Writing a form for informed consent
Where research involves personal contact with the researcher such as face to face interviews, focus groups, direct observation, physiological measurements or other methods of data collection involving personal contact, participants should be given a participant information sheet (or leaflet) and would normally be asked to sign a consent form. In most cases, consent should be actively provided by the participant, but there are instances when implied consent can be used, e.g. an online survey that doesn’t collect any personal or sensitive data and is low risk.
A consent form should be a short document (normally one page but may need to be longer depending on the complexity of the study) containing explicit statements of what taking part in the research project involves and what will become of the data collected.
The consent form should have tick boxes to allow the participant to consent to each of the statements and, when appropriate, allow the participant not to take part in certain aspects of the study by either agreeing or disagreeing to a statement, e.g. not consenting to their data being used in future research. Both the participant and the researcher obtaining consent should sign the form. Two forms should be signed so that the participant can be provided with a signed copy to keep for their records.
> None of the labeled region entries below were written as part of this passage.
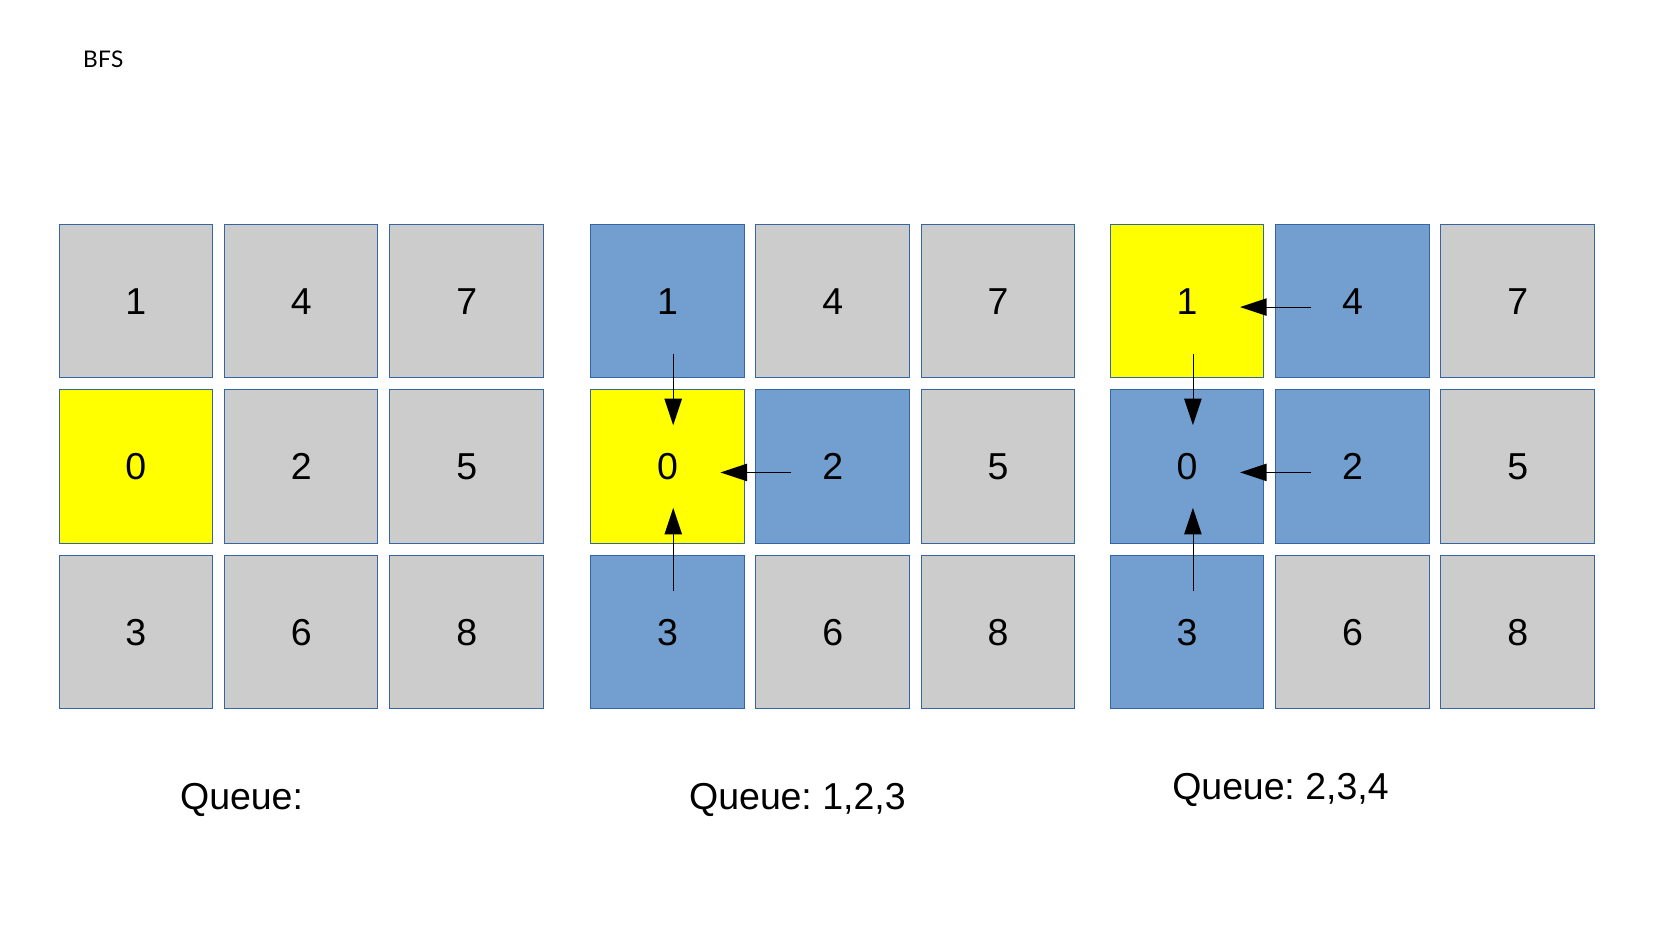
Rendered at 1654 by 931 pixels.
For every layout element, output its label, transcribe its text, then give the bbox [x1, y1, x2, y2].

text_box 0 [1110, 389, 1264, 544]
text_box 5 [921, 389, 1075, 544]
text_box 1 [1110, 224, 1264, 378]
text_box 5 [1440, 389, 1595, 544]
text_box 7 [921, 224, 1075, 378]
text_box 6 [1275, 555, 1430, 709]
text_box 7 [1440, 224, 1595, 378]
text_box 6 [224, 555, 378, 709]
text_box 8 [389, 555, 544, 709]
text_box 4 [1275, 224, 1430, 378]
text_box 5 [389, 389, 544, 544]
text_box 0 [590, 389, 745, 544]
text_box 0 [59, 389, 213, 544]
text_box 7 [389, 224, 544, 378]
text_box 8 [921, 555, 1075, 709]
title BFS [83, 0, 1571, 119]
text_box Queue: [165, 767, 318, 825]
text_box 3 [59, 555, 213, 709]
text_box Queue: 1,2,3 [674, 767, 921, 825]
text_box 3 [590, 555, 745, 709]
text_box 1 [59, 224, 213, 378]
text_box 2 [1275, 389, 1430, 544]
text_box 1 [590, 224, 745, 378]
text_box 2 [224, 389, 378, 544]
text_box 2 [755, 389, 910, 544]
text_box Queue: 2,3,4 [1157, 758, 1404, 815]
text_box 3 [1110, 555, 1264, 709]
text_box 6 [755, 555, 910, 709]
text_box 8 [1440, 555, 1595, 709]
text_box 4 [755, 224, 910, 378]
text_box 4 [224, 224, 378, 378]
Clear evidence must be obtained that the participant has given informed consent to take part in the study. This will normally be in the form of a signed consent form although other evidence may be acceptable (for example by audio recording consent). It is recognised that there are some rare instances when it will not be possible or appropriate to ask for written consent (e.g. where there are cultural or political concerns with signing contract-like documents).
Opt-in consent is City’s preferred approach, as Opt-out does not reflect a conscious decision by those invited to accept or decline an invitation to participate in research. Requests for opt-out consent will only be considered in exceptional cases and a full explanation should be provided.
Please bear in mind that the template does not cover all eventualities but suggests some potential scenarios.
The consent form should include the following statements:
- I confirm that I have had the project explained to me, and have read the participant information sheet, which I may keep for my records. I have been given the opportunity to ask questions and have had them answered to my satisfaction.
- If applicable, a statement asking the participant to consent to audio and or video recording.
- I understand taking part in the study will involve… (e.g. being interviewed, taking part in a focus group, having physiological measures taken)
- I understand that my participation is voluntary, that I can choose not to participate in part or all of the project, and that I can withdraw at any stage of the project without being penalized or disadvantaged in any way.
- I agree to take part in this study.
- A statement that asks the participant to agree to City, University of London recording and processing this information about them and that they understand that the information collected in the study will be used only for the purpose(s) set out in the consent form.
- A statement that asks the participant to confirm that they understand how their data will be handled (e.g. stored, destroyed, sharing, what it will be used for).
In addition to the above it would be expected that explicit consent for the following is obtained where applicable:
- Reuse of data and an explanation what the data will be used for, as well as reassurance that the data will only be reused in studies which have been given ethics approval.
- The use of direct quotes.
- Sharing data outside the research team (e.g. with collaborators).
- If using anonymous online/paper surveys, a statement that asks the participant to confirm that they understand that their data cannot be withdrawn and/or when it is no longer possible to withdraw their data, e.g. once the data has been anonymised.
- A statement that asks the participant to confirm that they understand that their anonymous data will be made open access, e.g. to underpin journal publication or to meet funding requirements.
Writing a participant information sheet
The Guidance for producing a participant information sheet has some standard text which you cannot change but also some text which you can amend and this text is in italics. This guidance helps you complete the sheet by offering further explanation of parts of the information sheet and things to ensure you have included.
The participant information sheet should be designed so that potential participants of your research project can give informed consent to participate in the project.
A participant information sheet should:
- provide sufficient and appropriate information on which they can base an informed decision, including the risks and benefits
- be written in language that potential participants could reasonably be expected to understand
- be free from coercive language and promises that cannot be kept or unjustified claims of benefits
- be provided for each data collection tool separately so if the research involves both interviews and focus groups, there must be a PIS for each activity
- be provided for each group of participants so for example students one information sheet and staff a different one
The advantage of a written Information Sheet is that you and your participants have a record of all the relevant information about the study. In most cases this is supplementary to, rather than replacing, a discussion between the researcher and the potential participant.
For some participants such as very young children, a written information sheet is not appropriate (although for children, their guardian should receive written information about the study). For other participants the information may be presented in a letter or email rather than as an 'Information Sheet'.